E' vero anche, se ci vogliamo soffermare sui particolari, che qualche bandiera rosso-nera si
è vista in
Chiapas. Sì, questo è un particolare che agli anarchici, eterni innamorati, non
è sfuggito. Del resto il perchè di questo è
scritto su uno dei primi comunicati degli zapatisti: " Noi abbiamo assunto la bandiera rosso-nera perchè
è quella
della gente che lotta in Messico", in ricordo delle bandiere che si innalzavano durante scioperi, occupazioni di
fabbriche e di terre nel Messico del passato.

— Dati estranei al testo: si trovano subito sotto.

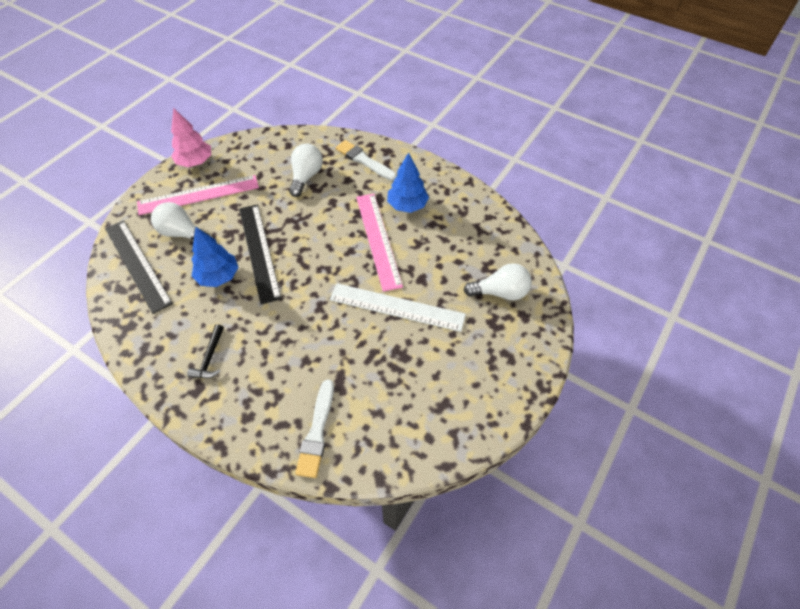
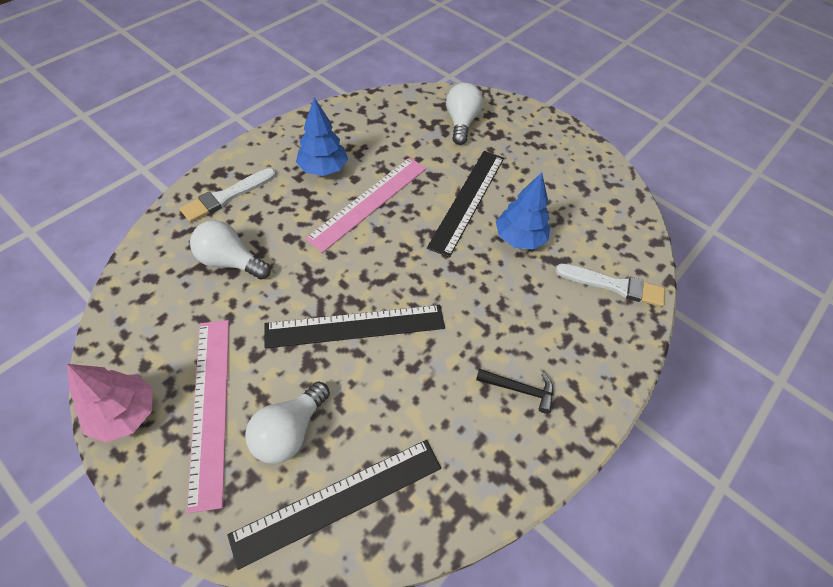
camera: 85 degrees left, 0 degrees up
(218, 276) = (388, 378): blue tree -> blue tree (519, 238)
(378, 240) = (369, 202): pink ruler -> pink ruler turned 45 degrees counterclockwise
(397, 307) = (467, 200): white ruler -> black ruler

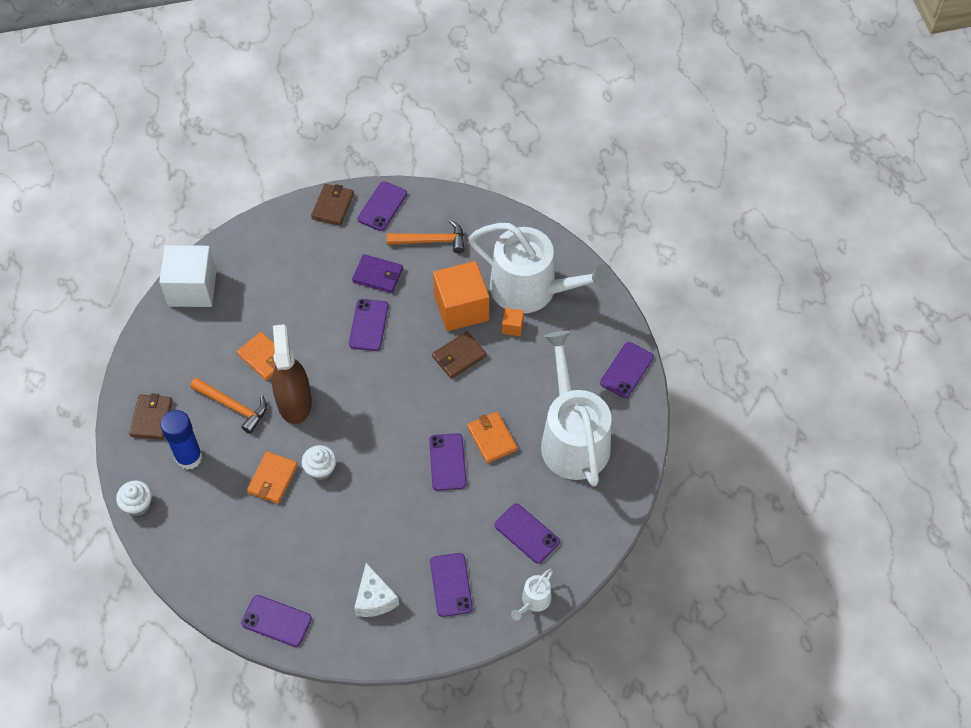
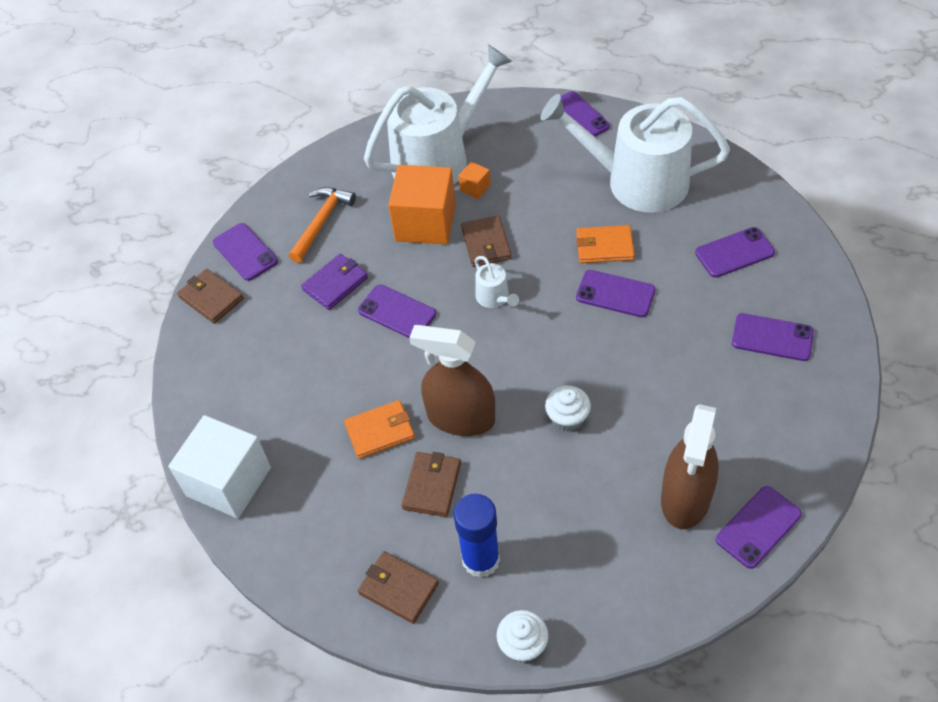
camera: 60 degrees left, 5 degrees down
(233, 406) = (432, 486): orange hammer -> brown wallet
(272, 479) = (557, 473): orange wallet -> none
(283, 567) = (686, 497): none -> brown spray bottle
(374, 599) = (764, 415): white cheese -> none
(534, 601) = (818, 271): white watering can -> white watering can (494, 298)

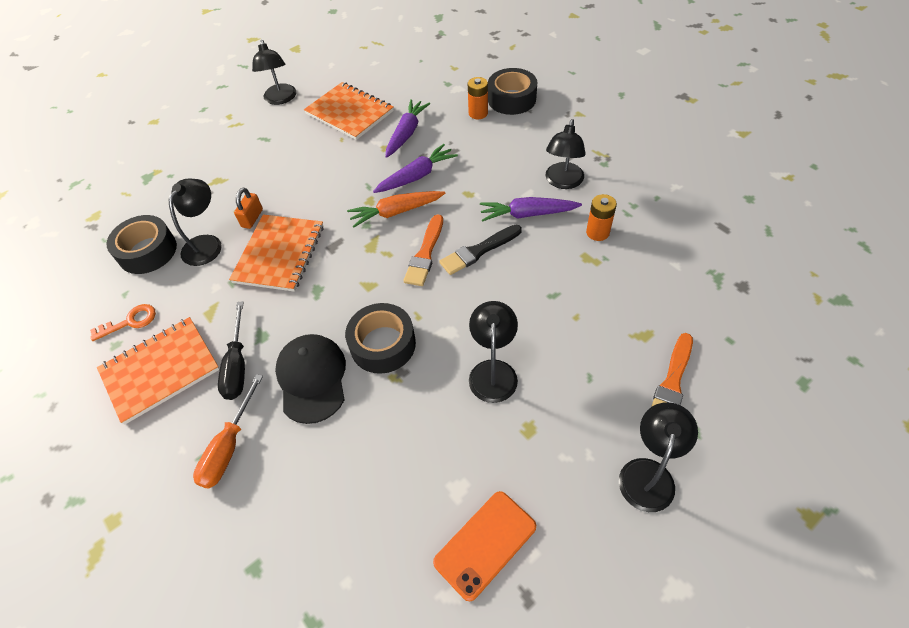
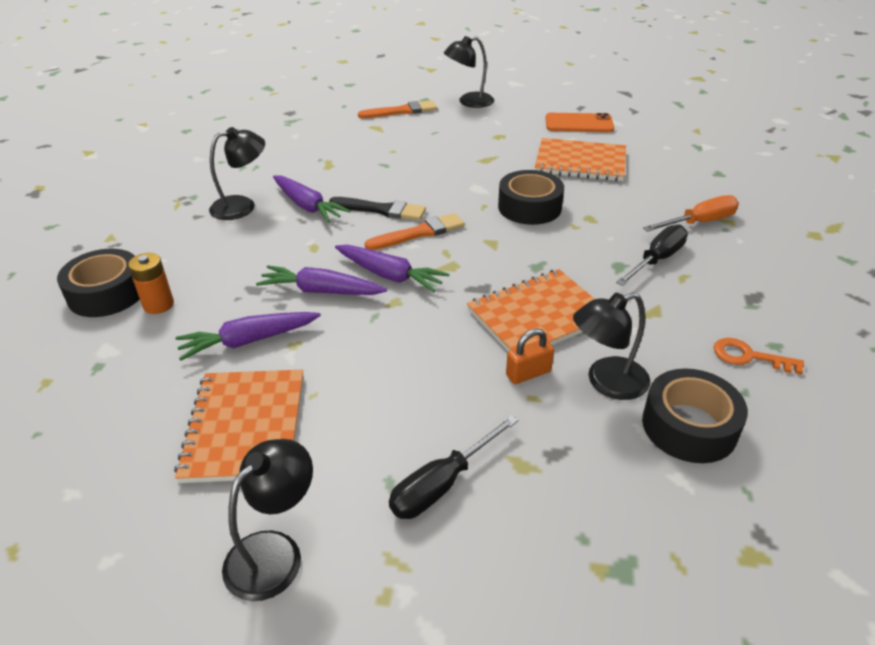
camera: 135 degrees left, 15 degrees down
(160, 370) = (733, 296): orange notebook -> orange notebook (580, 162)
(244, 152) = (443, 484): none -> black screwdriver
(312, 378) = (603, 220): black cap -> none
(396, 212) = (390, 275): orange carrot -> purple carrot
(493, 371) = (480, 160): black lamp -> none
(597, 232) = (294, 170): orange battery -> none

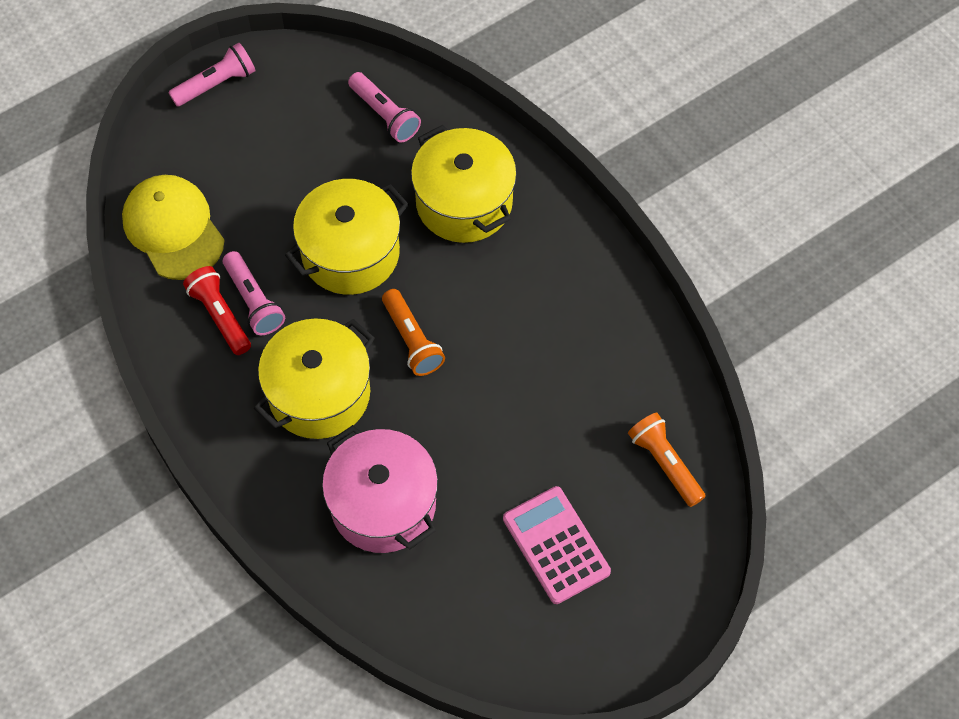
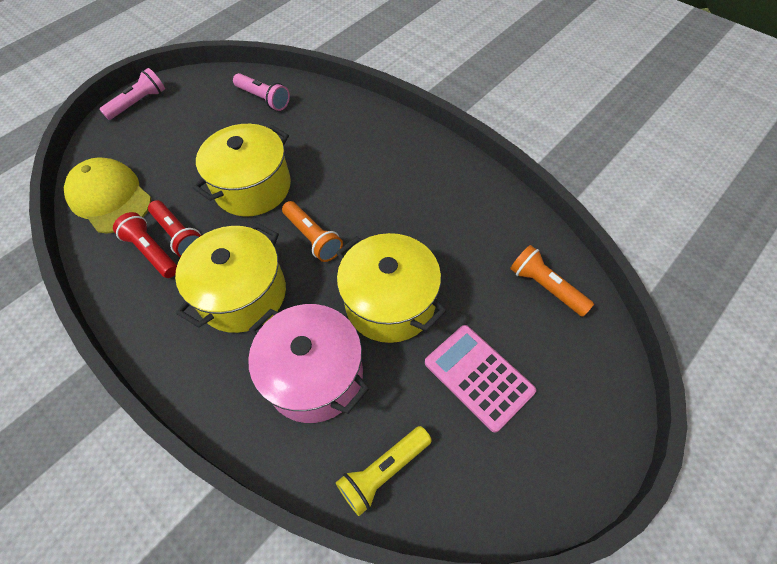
camera: 10 degrees left, 5 degrees down
(254, 301) = (179, 235): pink flashlight -> red flashlight
(433, 615) = (383, 472): none -> yellow flashlight
(464, 202) = (332, 139): yellow pot -> yellow pot (390, 303)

Un messaggio per i libertari di tutto il mondo? Non è questo il punto,
anche perchè si correrebbe il rischio di considerare la lotta zapatista come una nuova
intifada da contendere, sul piano ideologico e politico, ai residui movimenti leninisti. Il messaggio da cogliere,
a mio avviso, è che da parte dei paria della società, in Chiapas, o in qualsiasi altro posto, nell'era
del neoliberismo
e della globalizzazione, ribellarsi è giusto. E questo viene reso ancora più efficace sul piano
politico in quanto
espressione di una comunità solidaristica di esseri mani. Un senso della comunità, un vivere e
lottare collettivo
che forse, da noi nel primo mondo, si è perso, che forse una volta ancora permaneva in quella che veniva
definità
"coscienza di classe".
Qual'è la situazione attuale in Chiapas, e l'importanza in merito alla preparazione del
2° Incontro
Intergalattico per l'umanità e contro il neoliberismo. La situazione in Chiapas è
molto brutta attualmente. Giorno per giorno si registra sempre più una maggiore
militarizzazione del territorio. In tutta l'area, specie in quella non controllata dagli zapatisti sono aumentati gli
arresti, le uccisioni, i massacri, ad opera delle forze governative o degli eserciti privati dei proprietari terrieri. La
presenza continua di stranieri solidali con gli zapatisti è ceramente un deterrente per far sì che
la situazione non
precipiti in modo tragico e definitivo. E in questo, anche il 2° Incontro Intergalattico ha la sua funzione:
più se
ne parla della questione del Chiapas, meno possibilità ci sono che questa sia dimenticata e brutalmente
repressa. Ecco perchè al 2° Incontro, che si dovrà tenere la prossima estate in Europa questa
volta, a Barcellona credo, è
necessaria la massima pubblicità e partecipazione. E' da considerarlo come un luogo politico fuori da
etichette
partitiche e ideologiche, sensa sponsor di alcun tipo, che sul piano della autogestione e delle lotte, vuole mettere
in collegamento fra loro i vari frammenti che si oppongono all'era della globalizzazione e del pensiero unico
neoliberista. In questo considero importante l'eventuale presenza del movimento anarchico, visibile e partecipata,
utile non solo alla causa zapatista, ma soprattutto per definire, capire, analizzare ruoli e percorsi su cui basare la
lotta politica alle soglie del terzo millennio.
Dalle tue parole si capisce che sarai anche a Barcellona, quindi. Non
mancherò, e considero che se questa chiacchierata ha avuto la funzione di fare un quadro elementare della
situazione, altre ne seguiranno con ulteriori elementi di analisi e di dibattito.
P.S. Questa è l'intervista realizzata, in un'ora e mezzo circa, a notte fonda e dopo aver visto insieme
per
l'ennesima volta il film "Terra e libertà" di K. Loach. Qualcuno si chiederà se l'ora tarda e lo stato
emotivo
abbiano influito su quanto detto. Indubbiamente.